Tsuna se leva aussitôt en courant pour s'enquérir de l'état de santé de Kazuki. Je restai assise et je vis de loin Tsuna commencer à s'activer autour de mon co-équipier à terre.

Mon professeur se dirigea vers moi en gambadant joyeusement puis il s'assieds à mes côtés me tendant une petite fleur avec un sourire angélique.

Je le regarda un moment perplexe, puis je pris prudemment la fleur.

« - C'est votre manière de me dire que vous n'avez pas apprécié de m'avoir électrocuté vive ?

Il me regarda avec des yeux ronds puis me dit simplement.

- Non, je trouve juste que les fleurs te vont bien namie-chan !

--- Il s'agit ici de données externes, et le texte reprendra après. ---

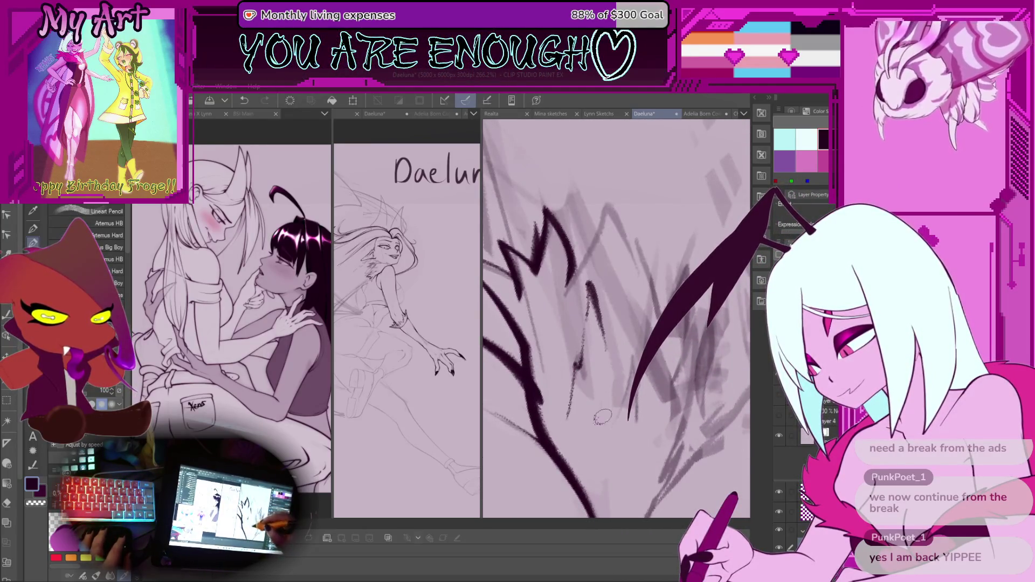
Ink two jagged feather lines on the wing, one vertical and one diagonal edge.
left_click_drag(603, 417, 587, 371)
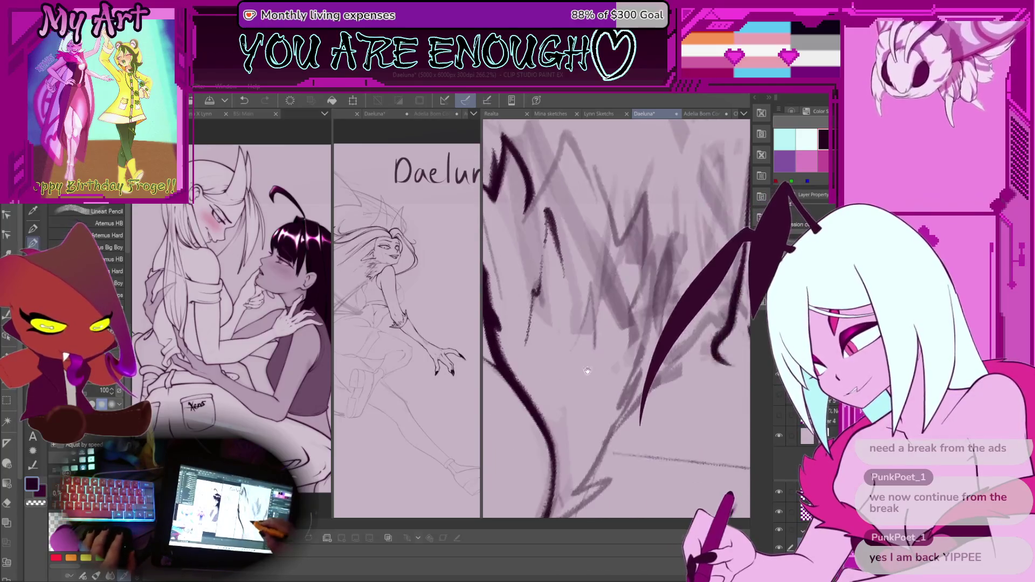
left_click_drag(609, 287, 599, 384)
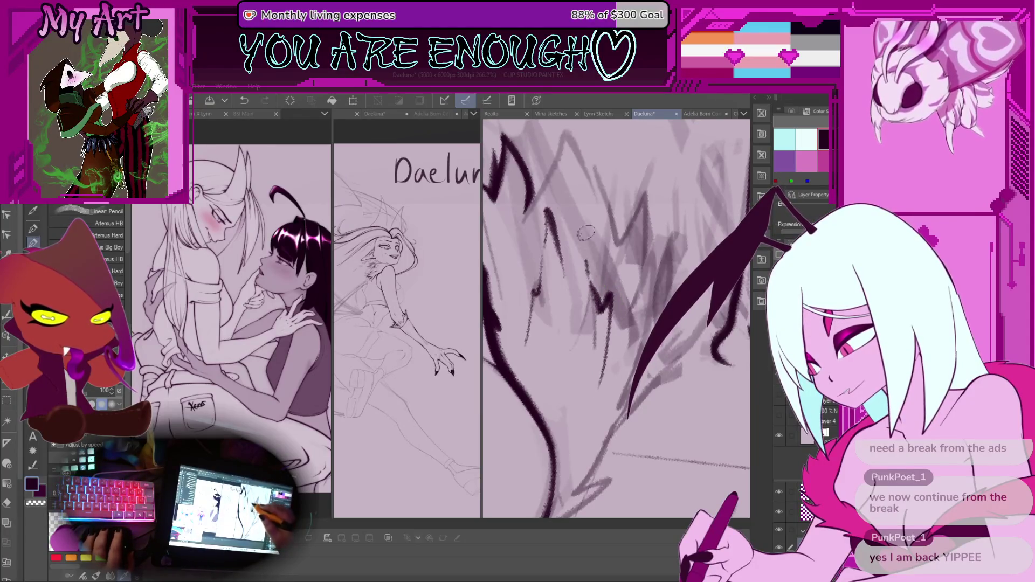
mouse_move(586, 233)
left_mouse_down()
mouse_move(551, 374)
mouse_move(562, 321)
left_mouse_up()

- Je ne suis pas une poupée délicate ou une faible fille avec un ruban rose dans les cheveux !

Izaya sensei me regarda en acquiesçant sérieusement l'air de dire qu'il comprenait mon indignation et que j'avais totalement raison. Mais c'était tellement exagéré que c'était pas crédible. Et puis il retenait un petit sourire amusé !

- Sadique, grommelais-je à mi-voix alors qu'il me donnait un sourire éclatant.

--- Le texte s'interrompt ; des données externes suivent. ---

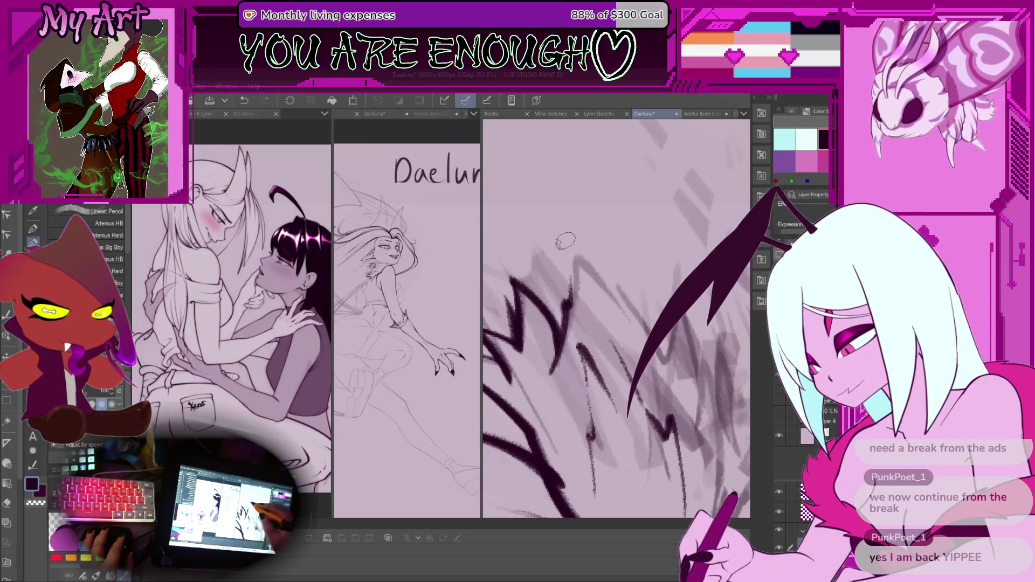
scroll(565, 241, "up", 5)
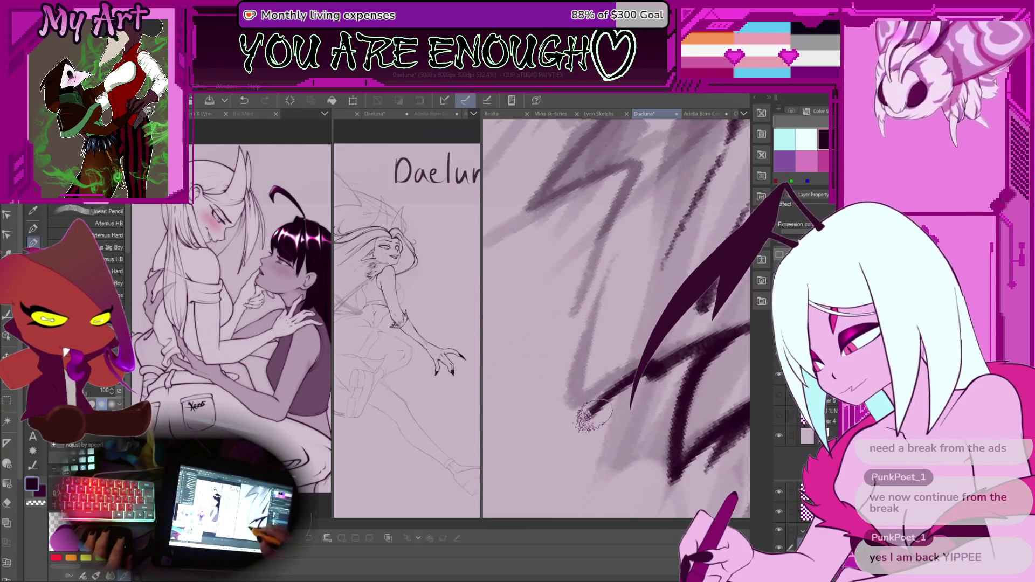
scroll(661, 366, "down", 1)
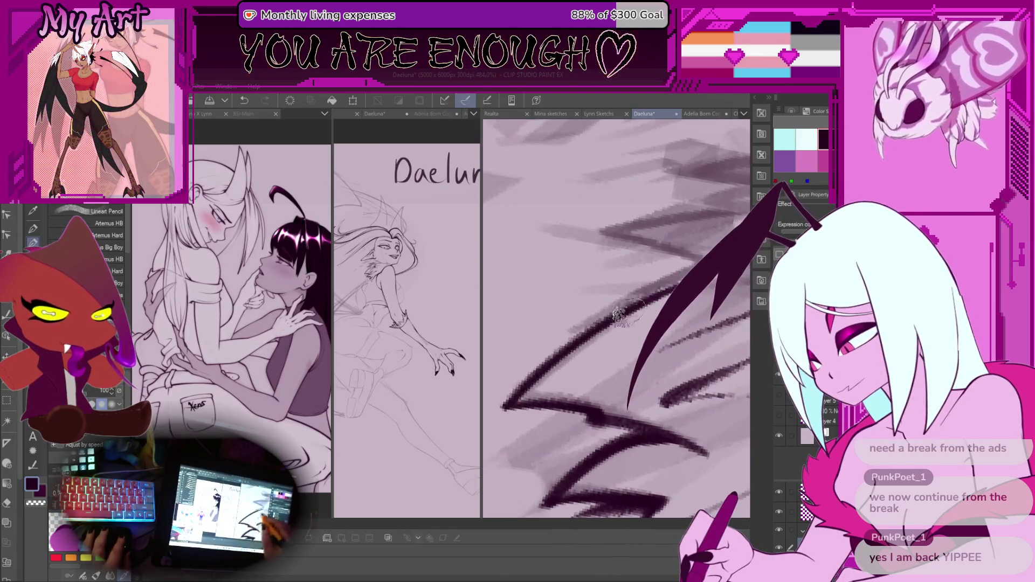
mouse_move(514, 400)
left_mouse_down()
mouse_move(639, 305)
mouse_move(624, 358)
left_mouse_up()
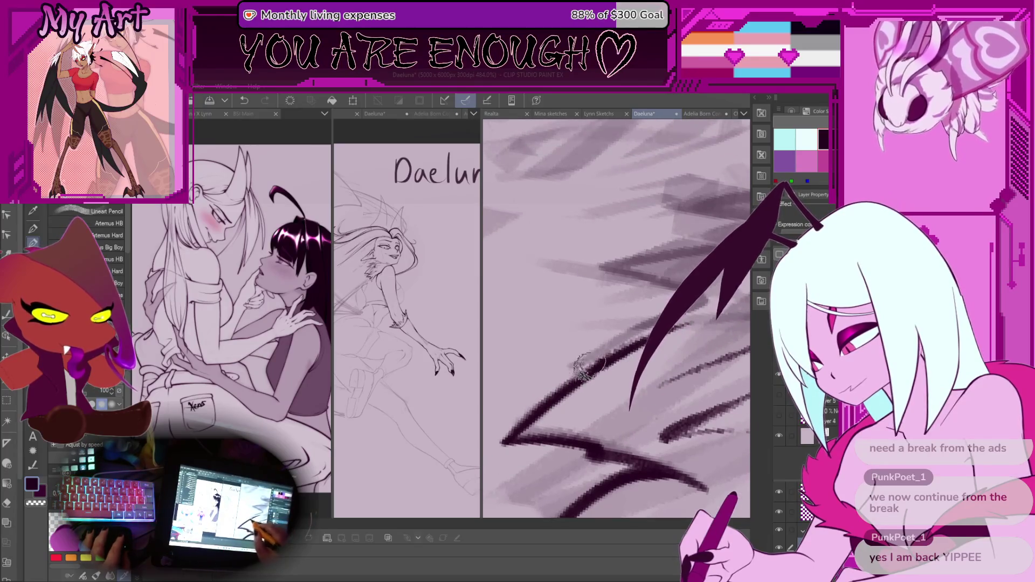
scroll(588, 367, "down", 5)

Cependant je ne pus de m'empêcher de sourire légèrement en regardant la petite fleur bleue qu'il m'avait donné. Je la glissai discrètement dans mes cheveux mais du coin de l'œil je vis Izaya sensei étirer un sourire satisfait.

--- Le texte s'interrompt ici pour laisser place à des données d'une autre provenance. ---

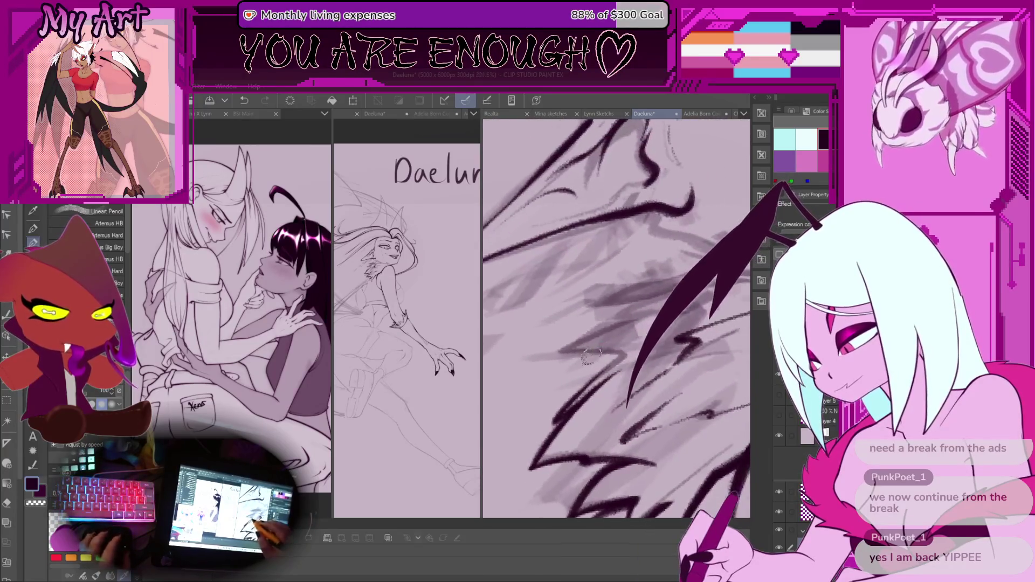
scroll(587, 356, "up", 3)
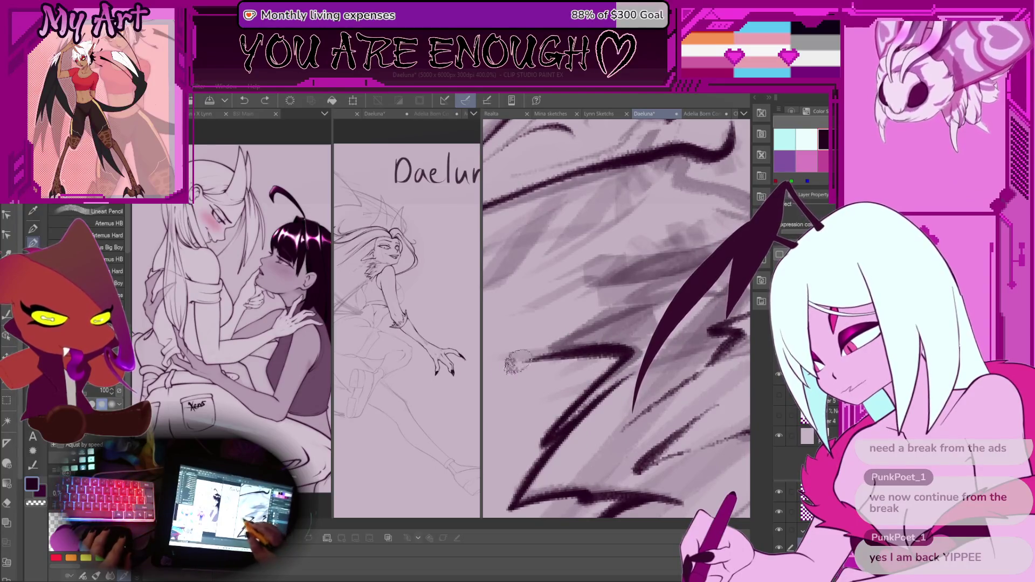
scroll(514, 364, "up", 3)
scroll(696, 297, "down", 10)
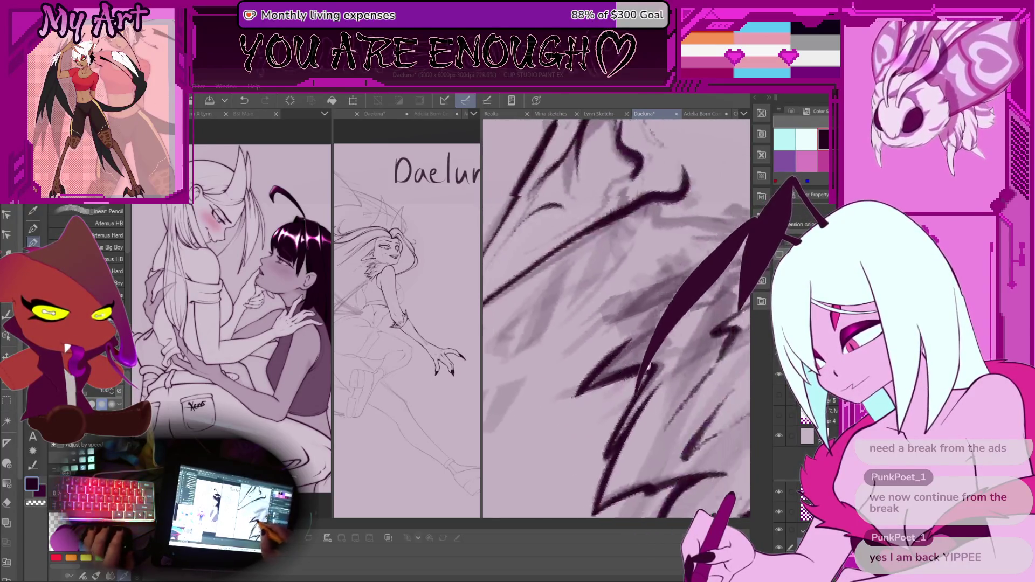
scroll(580, 326, "up", 3)
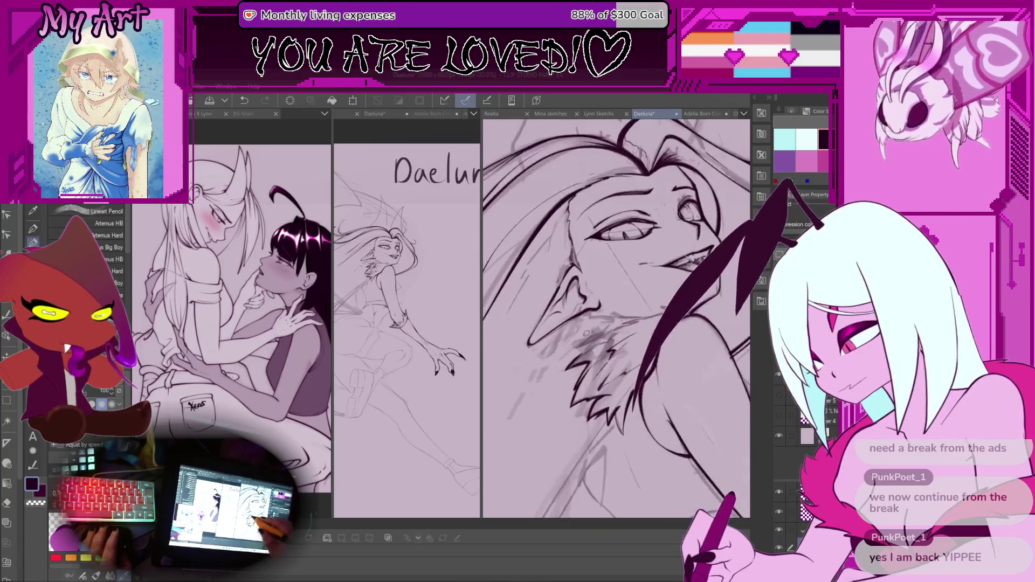
Draw a long diagonal feather line up the wing beneath the jaw, undoing one unwanted stroke.
scroll(602, 358, "up", 1)
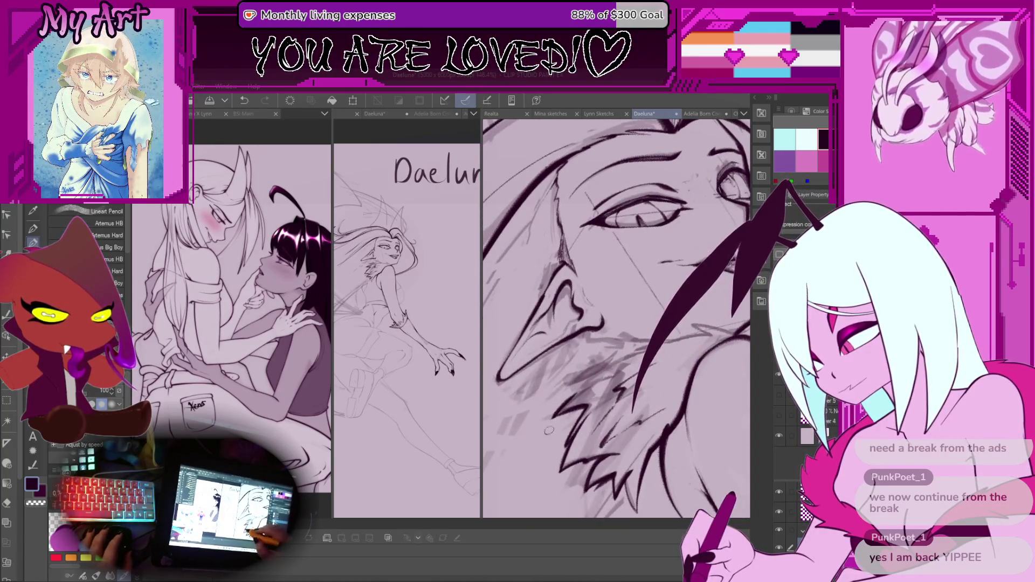
scroll(548, 430, "up", 5)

- Bah quoi je reste une fille quand même hum !

- Mais j'ai rien dit namie-chan, dit il sournoisement en m'ébouriffant les cheveux.

- Humph. »

Je vis Tsuna se relever avec Kazuki qui avait l'air d'une humeur de chien. Tsuna faisait vraiment des miracles. Lorsqu'ils furent près de nous Izaya sensei se leva et j'en fis de même.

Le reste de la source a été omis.